<<<<

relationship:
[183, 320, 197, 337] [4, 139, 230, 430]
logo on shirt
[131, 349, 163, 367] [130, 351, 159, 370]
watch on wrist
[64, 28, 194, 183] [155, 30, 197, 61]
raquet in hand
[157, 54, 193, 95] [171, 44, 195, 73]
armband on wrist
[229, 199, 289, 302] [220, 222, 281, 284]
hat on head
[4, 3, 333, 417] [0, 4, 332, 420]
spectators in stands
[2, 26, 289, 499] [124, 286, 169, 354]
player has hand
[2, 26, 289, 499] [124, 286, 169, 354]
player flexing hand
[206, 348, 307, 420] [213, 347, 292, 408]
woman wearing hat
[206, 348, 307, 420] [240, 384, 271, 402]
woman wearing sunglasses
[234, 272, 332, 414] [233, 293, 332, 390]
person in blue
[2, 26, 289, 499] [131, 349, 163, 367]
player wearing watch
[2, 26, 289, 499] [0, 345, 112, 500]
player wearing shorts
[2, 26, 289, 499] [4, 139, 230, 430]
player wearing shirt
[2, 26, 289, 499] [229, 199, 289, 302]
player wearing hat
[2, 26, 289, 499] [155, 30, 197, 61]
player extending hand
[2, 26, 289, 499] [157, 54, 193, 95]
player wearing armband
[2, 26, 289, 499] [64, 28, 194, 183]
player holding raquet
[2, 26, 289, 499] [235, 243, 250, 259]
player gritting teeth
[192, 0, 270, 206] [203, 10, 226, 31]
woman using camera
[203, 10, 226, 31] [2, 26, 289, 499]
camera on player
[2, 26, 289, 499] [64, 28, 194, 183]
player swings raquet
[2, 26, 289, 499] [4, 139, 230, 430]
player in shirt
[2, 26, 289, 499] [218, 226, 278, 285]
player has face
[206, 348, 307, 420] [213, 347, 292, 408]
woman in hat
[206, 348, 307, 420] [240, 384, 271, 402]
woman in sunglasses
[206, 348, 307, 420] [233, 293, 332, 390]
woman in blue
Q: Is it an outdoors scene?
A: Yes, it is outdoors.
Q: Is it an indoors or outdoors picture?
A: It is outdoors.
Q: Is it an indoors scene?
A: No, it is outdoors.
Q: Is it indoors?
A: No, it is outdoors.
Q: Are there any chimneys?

>>>>

### Assignment
Could you reproduce all of the records above line for line, with every character unchanged?

### Output of the task
relationship:
[183, 320, 197, 337] [4, 139, 230, 430]
logo on shirt
[131, 349, 163, 367] [130, 351, 159, 370]
watch on wrist
[64, 28, 194, 183] [155, 30, 197, 61]
raquet in hand
[157, 54, 193, 95] [171, 44, 195, 73]
armband on wrist
[229, 199, 289, 302] [220, 222, 281, 284]
hat on head
[4, 3, 333, 417] [0, 4, 332, 420]
spectators in stands
[2, 26, 289, 499] [124, 286, 169, 354]
player has hand
[2, 26, 289, 499] [124, 286, 169, 354]
player flexing hand
[206, 348, 307, 420] [213, 347, 292, 408]
woman wearing hat
[206, 348, 307, 420] [240, 384, 271, 402]
woman wearing sunglasses
[234, 272, 332, 414] [233, 293, 332, 390]
person in blue
[2, 26, 289, 499] [131, 349, 163, 367]
player wearing watch
[2, 26, 289, 499] [0, 345, 112, 500]
player wearing shorts
[2, 26, 289, 499] [4, 139, 230, 430]
player wearing shirt
[2, 26, 289, 499] [229, 199, 289, 302]
player wearing hat
[2, 26, 289, 499] [155, 30, 197, 61]
player extending hand
[2, 26, 289, 499] [157, 54, 193, 95]
player wearing armband
[2, 26, 289, 499] [64, 28, 194, 183]
player holding raquet
[2, 26, 289, 499] [235, 243, 250, 259]
player gritting teeth
[192, 0, 270, 206] [203, 10, 226, 31]
woman using camera
[203, 10, 226, 31] [2, 26, 289, 499]
camera on player
[2, 26, 289, 499] [64, 28, 194, 183]
player swings raquet
[2, 26, 289, 499] [4, 139, 230, 430]
player in shirt
[2, 26, 289, 499] [218, 226, 278, 285]
player has face
[206, 348, 307, 420] [213, 347, 292, 408]
woman in hat
[206, 348, 307, 420] [240, 384, 271, 402]
woman in sunglasses
[206, 348, 307, 420] [233, 293, 332, 390]
woman in blue
Q: Is it an outdoors scene?
A: Yes, it is outdoors.
Q: Is it an indoors or outdoors picture?
A: It is outdoors.
Q: Is it an indoors scene?
A: No, it is outdoors.
Q: Is it indoors?
A: No, it is outdoors.
Q: Are there any chimneys?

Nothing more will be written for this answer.